Sql-server – Count Rows that exist before and not after and after but not before

countjoin;sql server

I have an Azure SQL Database, one Table that has 3 Relevant Columns: Brand, ID and Month/Year and a Temporary Table that simply lists the Month/Year with an ID.

The table shows a list of all IDs that were active for that given month.

Month/Year is a datestamp column, with the date as the first of the Month. The ID Column is just an ID.

The goal is to have an output that for each month will show the count of all the records that were active in this month, but not active in the next month (Churn) and IDs that weren't active in the previous month but where active in this month (New) and have these grouped by brand and Month so:

Brand | Churn | New | Month
1 | 10 | 12 | 2019-12-01
2 | 11 | 9 | 2019-12-01

I should also note that Table1 has 19 million rows.

I tried the below code:

Declare @Id int
declare @my date

set @Id = 300
set @my = '2019-12-01'

select t1.[brand],
count(c.[ID]) as [churn],
count(n.[ID]) as [new],
t1.[month/year]
from Table1 T1

left join Table1 c on
c.[ID] = t1.[ID] and c.[ID] not in (select [ID] from Table1 where [Month/Year] = (select [month/year] from Temp_Date where id = (@Id +1)))
left join Table1 n on
n.[ID] = T1.[ID] and n.[ID] not in (select [ID] from Table1 where [Month/Year] = (select [month/year] from Temp_Date where id = (@Id -1)))

where t1.[Month/Year] = @my
group by t1.[Brand], t1.[Month/Year]

Which although it produced an output, I don't think it was right and it took ages, probably due to my liberal use of Sub-Queries in Joins.

My question is 2-fold – can someone assist in a better way to count the number of rows and join them and is there a better way to do this without so many sub-queries?

Best Answer

In general you should include the scripts that generate your Table schemas and populates them with data. (Also for performance questions, you should include the execution plan too.) I couldn't do a lot of testing without real data, but I believe this query should improve the performance you're seeing:

DECLARE @my DATE = '2019-12-01'
DECLARE @nextMonthYear DATE = DATEADD(MONTH, 1, @my)
DECLARE @prevMonthYear DATE = DATEADD(MONTH, -1, @my)

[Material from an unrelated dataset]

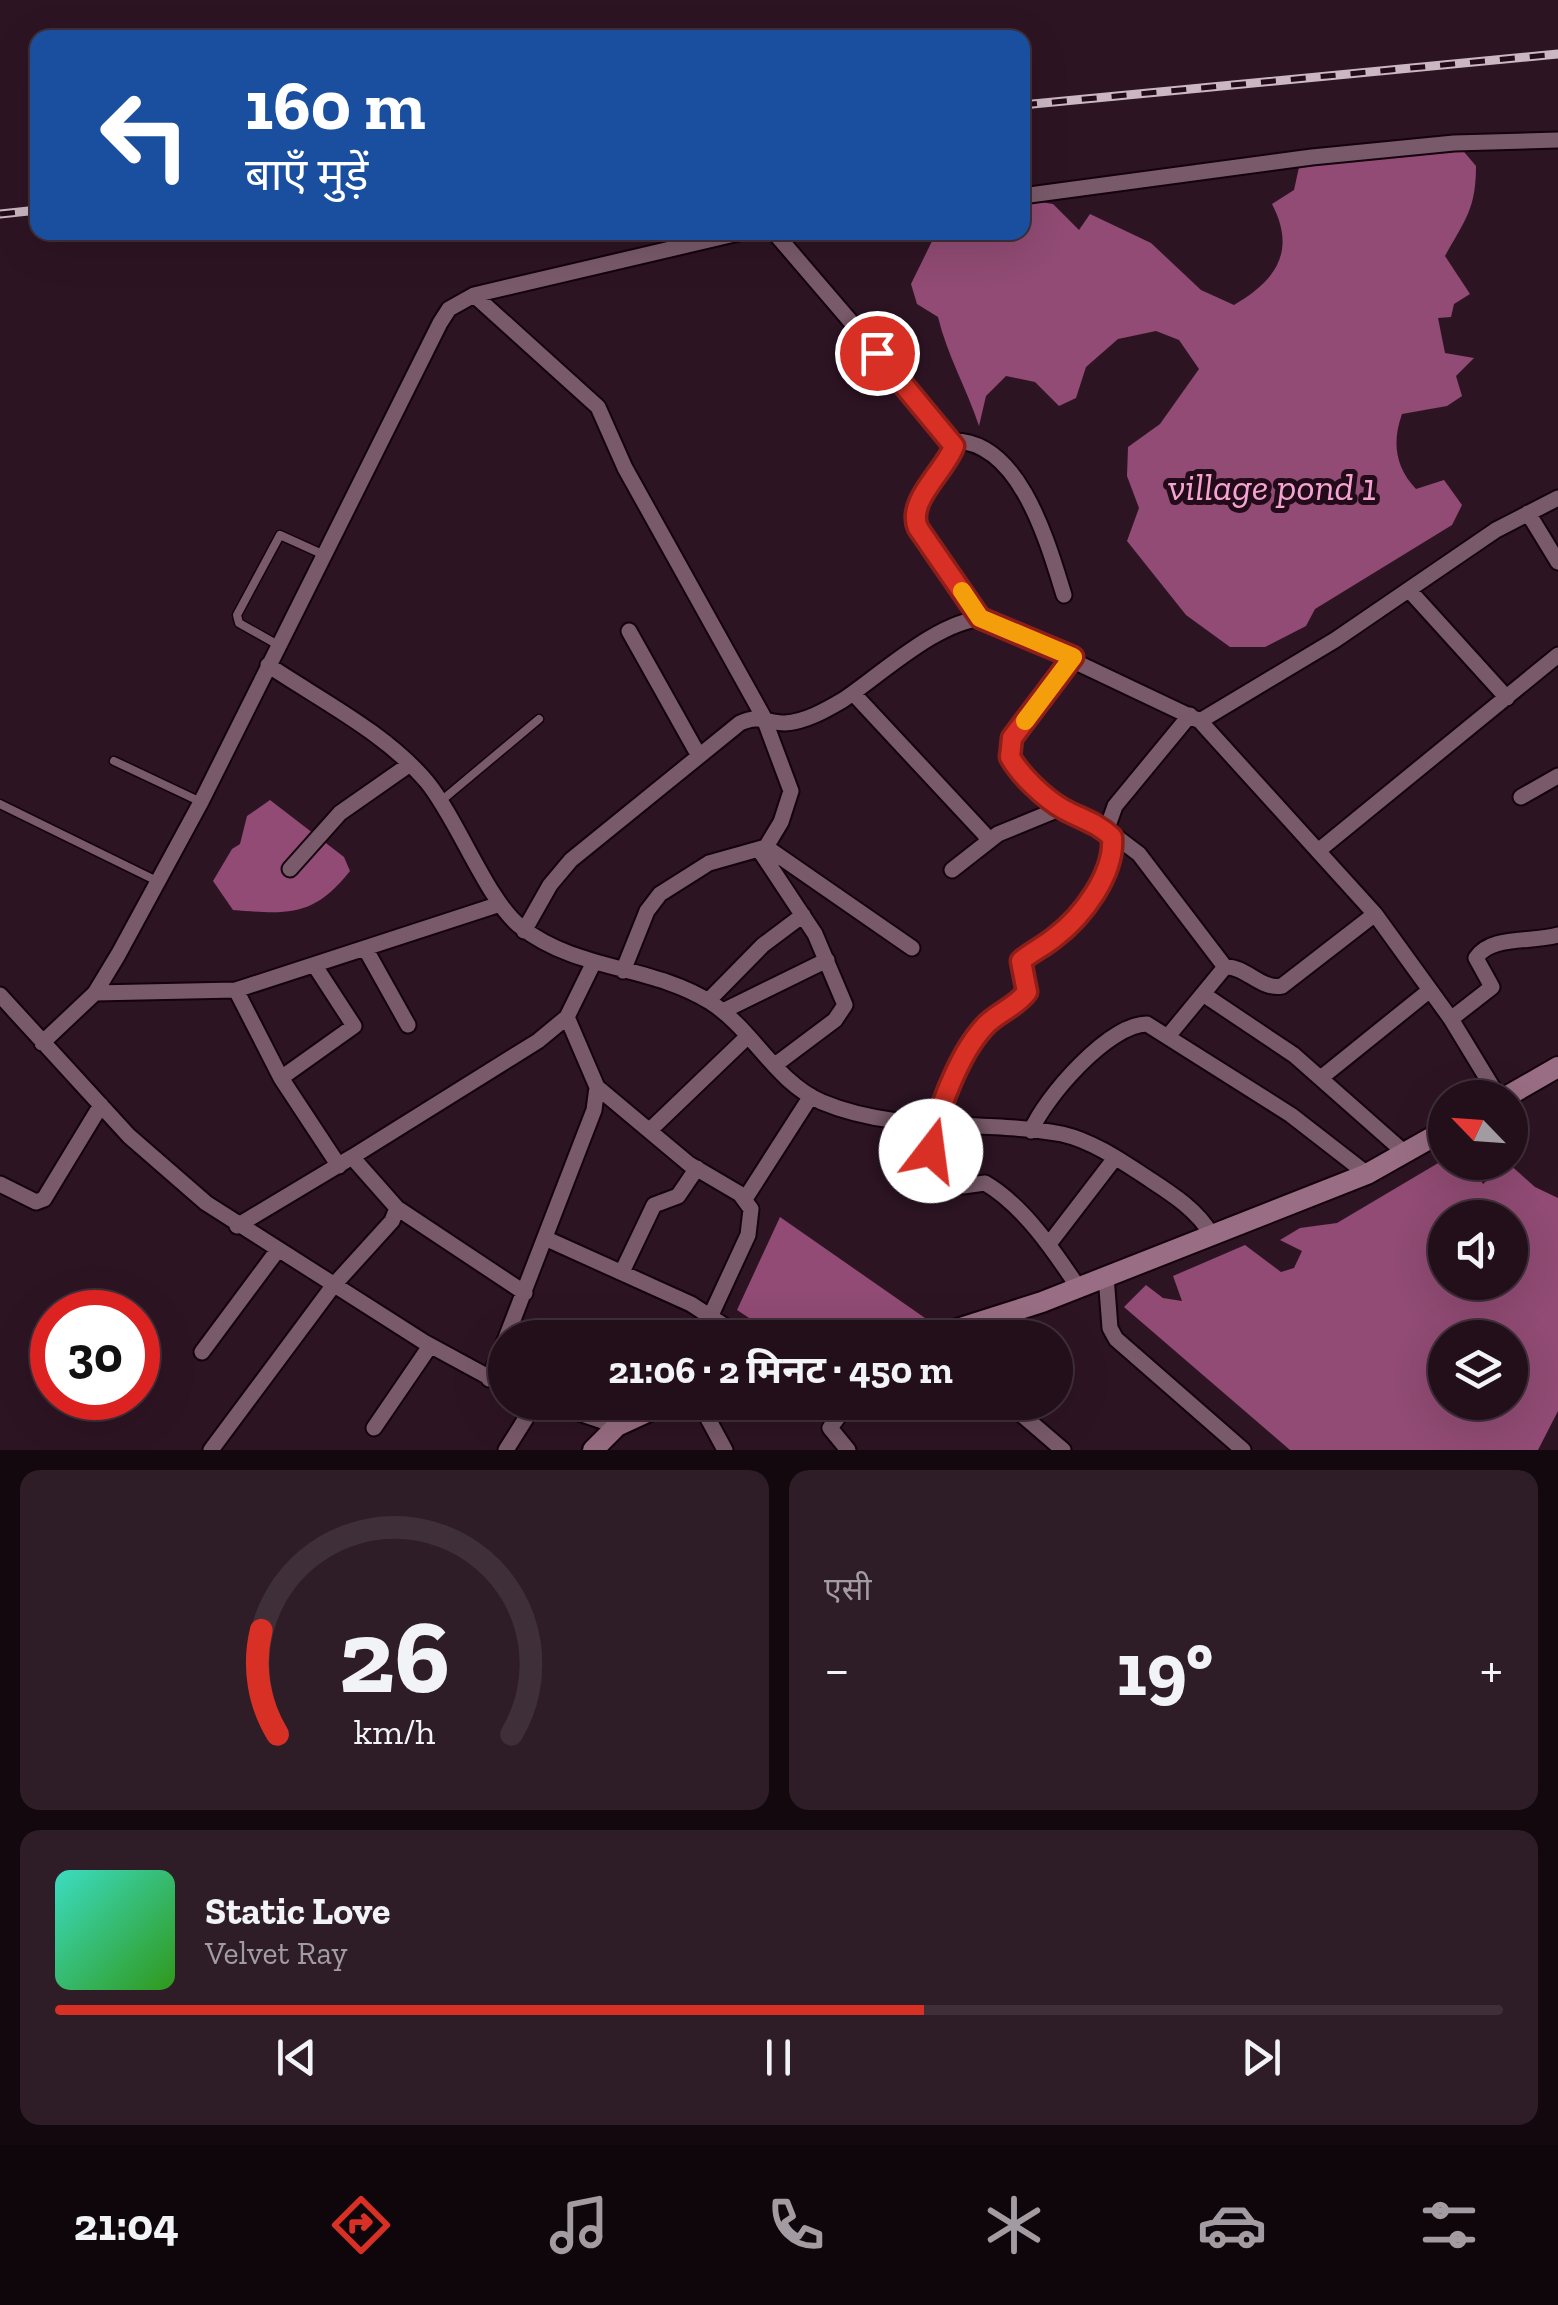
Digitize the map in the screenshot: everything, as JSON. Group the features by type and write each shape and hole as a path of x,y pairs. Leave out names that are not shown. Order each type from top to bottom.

SELECT CurrentMonth.Brand, SUM(CASE WHEN NextMonth.ID IS NULL THEN 1 ELSE 0 END) AS Churn, SUM(CASE WHEN PreviousMonth.ID IS NULL THEN 1 ELSE 0 END) AS New, CurrentMonth.MonthYear
FROM Table1 AS CurrentMonth
LEFT JOIN Table1 AS NextMonth
    ON NextMonth.MonthYear = @nextMonthYear
    AND CurrentMonth.ID = NextMonth.ID  
LEFT JOIN Table1 AS PreviousMonth
    ON PreviousMonth.MonthYear = @prevMonthYear
    AND CurrentMonth.ID = PreviousMonth.ID  
WHERE CurrentMonth.MonthYear = @my
GROUP BY CurrentMonth.Brand, CurrentMonth.MonthYear

This also is a lot simpler (both for the developer to read and for SQL Server to parse) then a bunch of sub-queries. You're likely right that the unneeded additional joining to the sub-queries is a source of your performance issues (but I can't verify that without seeing the execution plan).

What the above query does is use a LEFT JOIN to Table1 on itself twice (once for the PreviousMonth and once for the NextMonth) by ID to get all the records that match and don't match to the CurrentMonth. Then using the SUM() aggregate function with a CASE statement inside of it, we can sum up only the NULLs (cases where the ID of the CurrentMonth did not exist in the PreviousMonth and NextMonth) to get the counts for the New and Churn, grouped by the Brand and MonthYear of the CurrentMonth.